→ **EXERCISE REQUIREMENTS**
Copy every line of the records below word for word, leaving out the pictures.

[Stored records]
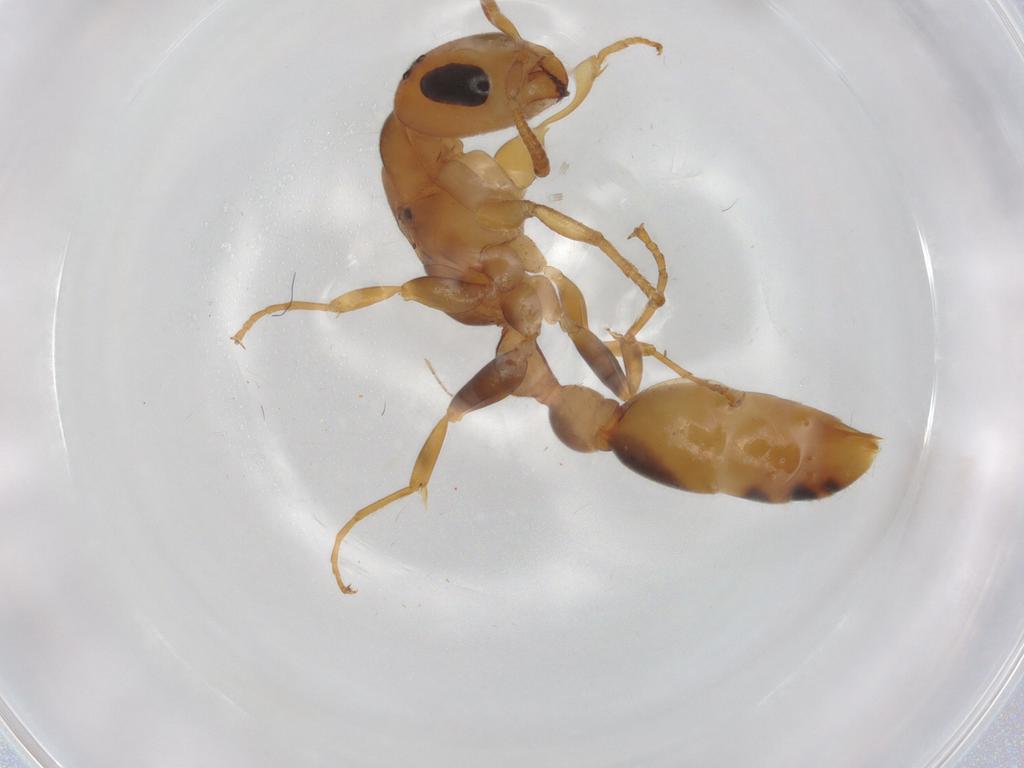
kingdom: Animalia
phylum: Arthropoda
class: Insecta
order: Hymenoptera
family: Formicidae
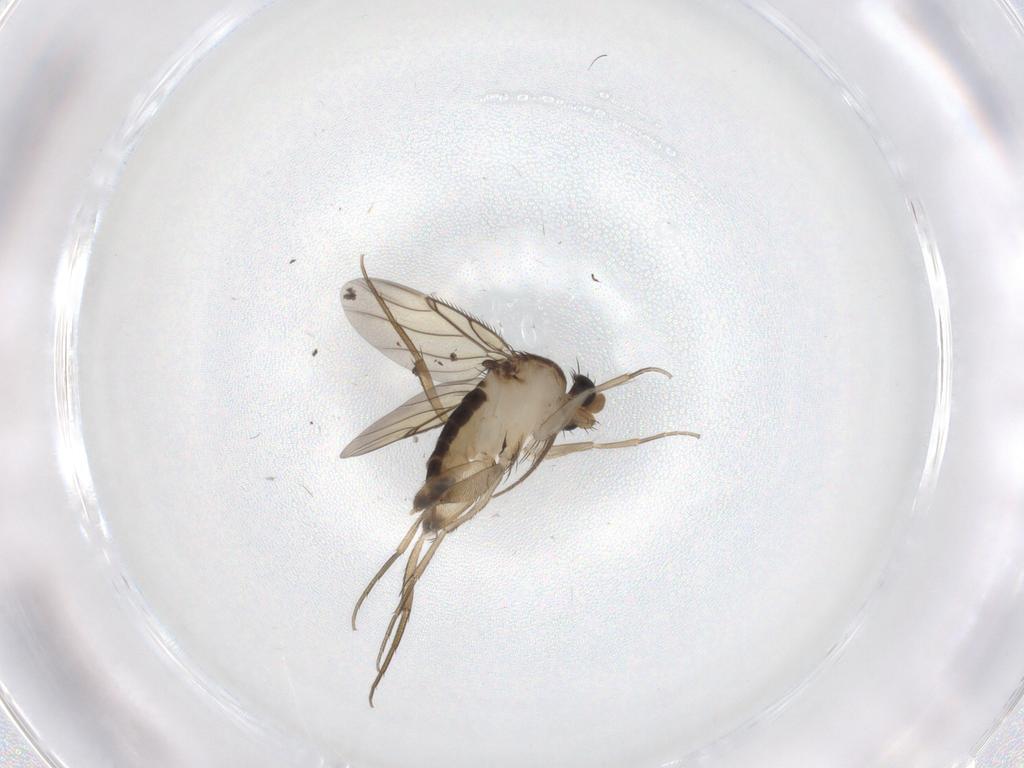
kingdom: Animalia
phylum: Arthropoda
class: Insecta
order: Diptera
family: Phoridae
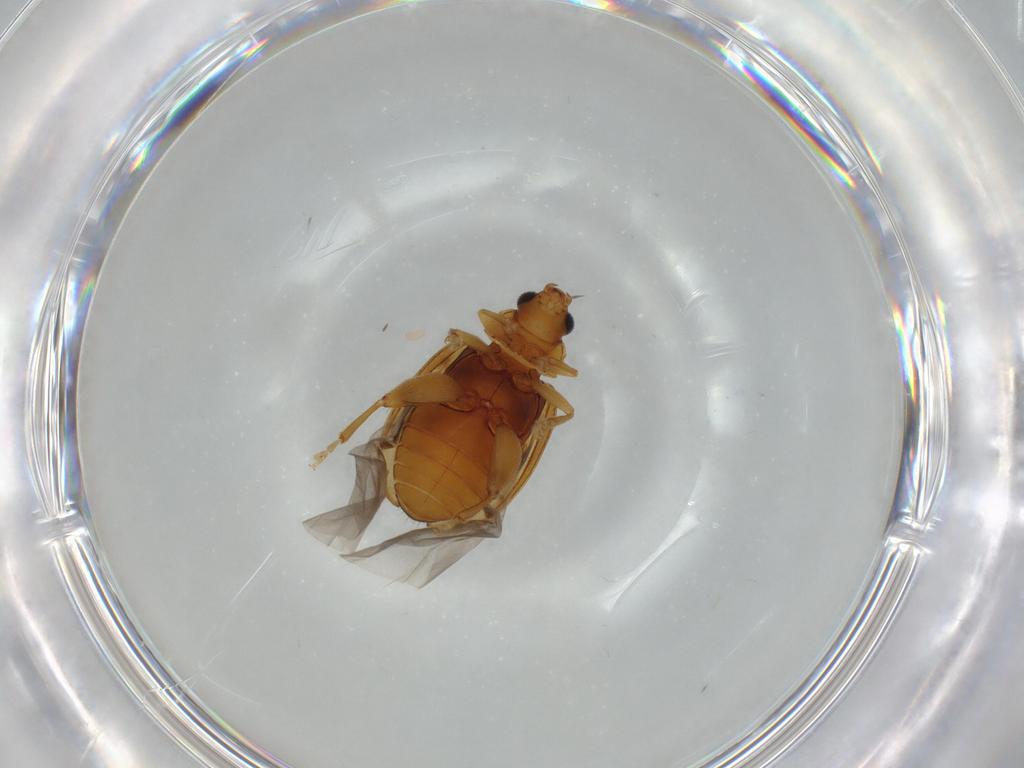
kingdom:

→ **FINAL ANSWER**
kingdom: Animalia
phylum: Arthropoda
class: Insecta
order: Hymenoptera
family: Formicidae
kingdom: Animalia
phylum: Arthropoda
class: Insecta
order: Diptera
family: Phoridae
kingdom:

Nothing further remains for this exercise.